Die Fastnacht lebt – nur etwas anders als gewohnt

Corona bestimmt massiv das Vereinsleben und dies zieht sich bis ins nächste Jahr hinein. Bereits im Juni teilten die Vereine des Dreierbundes mit, dass in der derzeitigen Situation an Kappensitzungen nicht zu denken ist. Doch Corona hat nicht nur Auswirkungen auf Kappensitzungen und Fastnachtsumzug. 

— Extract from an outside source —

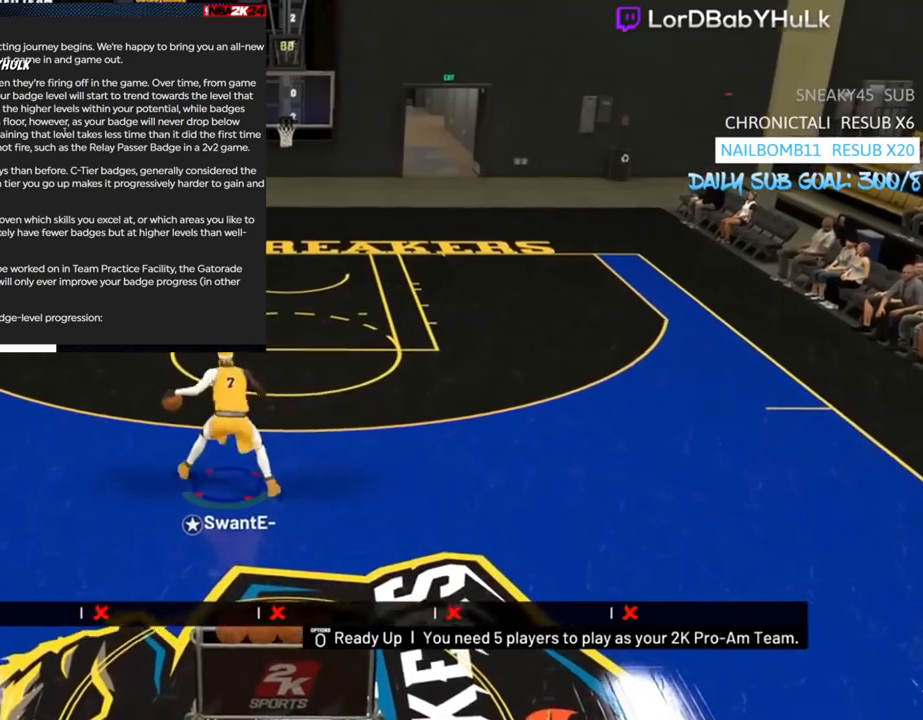
{"buttons": [], "left_stick": "center", "right_stick": "center", "events": [[33, "right_stick", "center"], [200, "right_stick", "right"], [333, "right_stick", "center"]]}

Bei den Fragen um die Fastnacht geht es immer um die Sitzungen und Umzüge. Doch für die Vereine geht es um viel mehr als nur um eine Sitzung, welche nicht stattfindet. Die Vereine kämpfen mit Einnahmeausfällen. Es sind große Herausforderungen für sie, unter der jetzigen Zeit Vereinsarbeit durchzuführen. Und sie machen sich natürlich Gedanken, Fastnacht dennoch etwas anzubieten. Boris Frohne, Präsident vom Rauchclub 1884 Limburg e.V, Manfred Thome, Präsident vom LCV Blaue Funker Limburg, Stefan Holl, Präsident der 1. GKG Diez sowie Alwin Braun und Brit Kuhl-Wengenroth, Präsident und Vize von der KG Hadamar trafen sich zu einem Gespräch, um Einblicke in die derzeitige Vereinsarbeit zu geben. Normalerweise ist es jetzt die Zeit, wo die Vereine beginnen, ihre Sitzungen zu planen. Doch dieses Jahr läuft alles anders.

Kinder- und Jugendarbeit

So langsam geht in den Vereinen das Vereinsleben wieder los. Es finden Tanzproben statt und die Mitglieder treffen sich – natürlich in Kleingruppen und mit den nötigen Regeln. Für die KG Hadamar sind in diesem Jahr die ganzen Meisterschaften weggefallen. Auch wenn sie nicht wissen, was kommt, bereiten sie sich derzeit auf die Qualifikationstänze zu den Meisterschaften vor. Dennoch hatte der Vorstand ein wenig Angst, wie es nach drei Monaten Pause sein wird. „Aber die Kinder wollen alle“, so Brit Kuhl-Wengenroth. Vor allem für die Kinder und Jugendlichen etwas anzubieten, beschäftigt die Vereine. „Die Erwachsenen haben ihre Verbundenheit zum Verein“, so Boris Frohne, „aber die Kinder in diesen Zeiten zu halten, ist schwieriger.“ Die sind sehr schnell weg, wenn nichts angeboten wird und suchen sich etwas anderes. Daher haben alle Vereine stetig auf die Verordnungen geschaut und losgelegt, sobald dies von der Landesregierung her erlaubt war.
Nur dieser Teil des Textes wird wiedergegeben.